» Passage provided:

Chess fonts are used for diagrams or figurine notation. Some fonts also have symbols for comments (like +- etc.) and others have symbols that can be used for illustrations or chess clipart.
The advantage of chess fonts is primarily that it is easy to make diagrams if you have a pgn file - and there are many font designs available. Also the diagram takes up very little space, because it is text and not graphics.
On the page Chess Fonts FAQ is advice on how to use chess fonts and solve known problems - problems often made by so-called "intelligent" word processors.
A chess font is a font just like Arial, Helvetica, Times etc., but instead of ordinary letters like A, B, C (or besides) the letters are replaces by chess figurines or symbols. If you have selected a chess font in your word processor and press a key (e.g. K), you get a figurine on a square and not a letter. In that way you can build a diagram or write games with figurine notation.
In principle a diagram is exactly like:
**********
*AAAAAAAA*
*BBBBBBBB*
*CCCCCCCC*
*DDDDDDDD*
*EEEEEEEE*
*FFFFFFFF*
*GGGGGGGG*
*HHHHHHHH*
**********
But instead of stars and letters you get squares with or without chess figurines. The chess figurines are squares (same height and width) so when pieced together you get a diagram. Very simple.

» Material shown:
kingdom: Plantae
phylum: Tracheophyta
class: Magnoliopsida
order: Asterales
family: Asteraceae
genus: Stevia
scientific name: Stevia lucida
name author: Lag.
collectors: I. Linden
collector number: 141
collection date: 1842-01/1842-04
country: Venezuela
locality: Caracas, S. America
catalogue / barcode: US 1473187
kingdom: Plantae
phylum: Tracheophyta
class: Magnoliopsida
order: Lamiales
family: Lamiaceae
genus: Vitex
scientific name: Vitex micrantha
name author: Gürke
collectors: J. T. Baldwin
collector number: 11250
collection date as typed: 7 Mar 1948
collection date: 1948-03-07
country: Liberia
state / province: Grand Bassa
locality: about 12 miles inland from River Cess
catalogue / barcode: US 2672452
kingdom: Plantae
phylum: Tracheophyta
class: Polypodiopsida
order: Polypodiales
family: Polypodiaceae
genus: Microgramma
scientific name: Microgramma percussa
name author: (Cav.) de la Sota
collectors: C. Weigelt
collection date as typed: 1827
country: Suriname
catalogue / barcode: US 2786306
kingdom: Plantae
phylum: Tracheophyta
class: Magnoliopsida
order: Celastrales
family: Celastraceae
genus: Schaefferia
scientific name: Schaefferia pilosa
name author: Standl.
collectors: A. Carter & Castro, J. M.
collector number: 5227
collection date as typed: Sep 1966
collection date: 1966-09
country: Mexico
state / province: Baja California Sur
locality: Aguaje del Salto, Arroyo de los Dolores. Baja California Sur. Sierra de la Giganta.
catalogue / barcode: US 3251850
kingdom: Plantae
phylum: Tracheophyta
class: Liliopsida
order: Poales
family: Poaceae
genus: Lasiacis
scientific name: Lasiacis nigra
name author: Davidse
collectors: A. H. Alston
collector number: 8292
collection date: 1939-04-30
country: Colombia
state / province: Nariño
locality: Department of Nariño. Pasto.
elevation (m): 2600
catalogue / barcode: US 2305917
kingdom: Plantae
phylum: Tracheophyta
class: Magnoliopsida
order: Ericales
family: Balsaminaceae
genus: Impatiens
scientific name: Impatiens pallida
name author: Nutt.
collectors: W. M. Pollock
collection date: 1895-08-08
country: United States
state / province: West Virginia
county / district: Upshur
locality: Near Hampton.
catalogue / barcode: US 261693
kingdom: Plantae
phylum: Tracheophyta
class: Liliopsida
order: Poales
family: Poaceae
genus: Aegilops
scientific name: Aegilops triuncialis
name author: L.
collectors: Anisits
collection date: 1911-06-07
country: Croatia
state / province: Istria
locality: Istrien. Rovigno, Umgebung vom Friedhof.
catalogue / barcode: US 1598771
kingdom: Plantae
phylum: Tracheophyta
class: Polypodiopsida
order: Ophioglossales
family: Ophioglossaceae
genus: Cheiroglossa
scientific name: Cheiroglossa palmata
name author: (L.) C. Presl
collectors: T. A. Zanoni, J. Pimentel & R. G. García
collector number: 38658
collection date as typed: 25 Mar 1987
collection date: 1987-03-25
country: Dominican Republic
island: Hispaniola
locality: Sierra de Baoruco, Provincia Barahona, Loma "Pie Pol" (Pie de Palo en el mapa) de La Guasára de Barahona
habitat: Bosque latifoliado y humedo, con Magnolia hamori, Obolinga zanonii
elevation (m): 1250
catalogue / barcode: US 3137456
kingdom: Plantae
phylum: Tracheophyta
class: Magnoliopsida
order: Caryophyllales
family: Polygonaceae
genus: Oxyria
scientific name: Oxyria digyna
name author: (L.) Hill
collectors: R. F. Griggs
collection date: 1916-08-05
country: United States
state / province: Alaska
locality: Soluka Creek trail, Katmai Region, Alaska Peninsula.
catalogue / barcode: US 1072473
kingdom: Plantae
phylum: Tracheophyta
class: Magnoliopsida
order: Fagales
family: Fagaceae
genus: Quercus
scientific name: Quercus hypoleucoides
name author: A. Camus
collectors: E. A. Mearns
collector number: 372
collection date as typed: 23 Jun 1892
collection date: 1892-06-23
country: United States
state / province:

» Questions to answer:
1: Answer these questions from the chess fonts passage:
(a) Why does a diagram made with a chess font take up very little space?
(b) With a chess font selected, what do you get when you press a key such as K?
(c) According to the last paragraph, why do the chess figurines form a diagram when they are pieced together?
2: Continue the passage on chess fonts from its last sentence.

» Outputs in order:
1:
(a) Because the diagram is text and not graphics.
(b) A figurine on a square, not a letter.
(c) Because the chess figurines are squares with the same height and width.

2:
To get going you need to install a chess font, and on the page Chess Fonts are several free fonts. A new font is easily installed from the control panel, and the procedure is described in Window's help file.
Making diagrams manually with chess fonts requires time and patience, but fortunately there are programs, which make things easy. In commercial programs like ChessBase you can play through a game and pick the position of which you want a diagram. There are freeware programs that can do the same thing - and they offer a wider choice of fonts than e.g. ChessBase. You can find these programs on the page Chess Diagrams.
These programs typically save or copy the "text" - the diagram - as RTF (Rich Text Format) which almost any word processor can read. That allows you to paste or insert the textfile into your document, and you've got your diagram. Other programs embed the diagram as an object (OLE), and there are Word macros that can create a document with diagrams from a pgn file.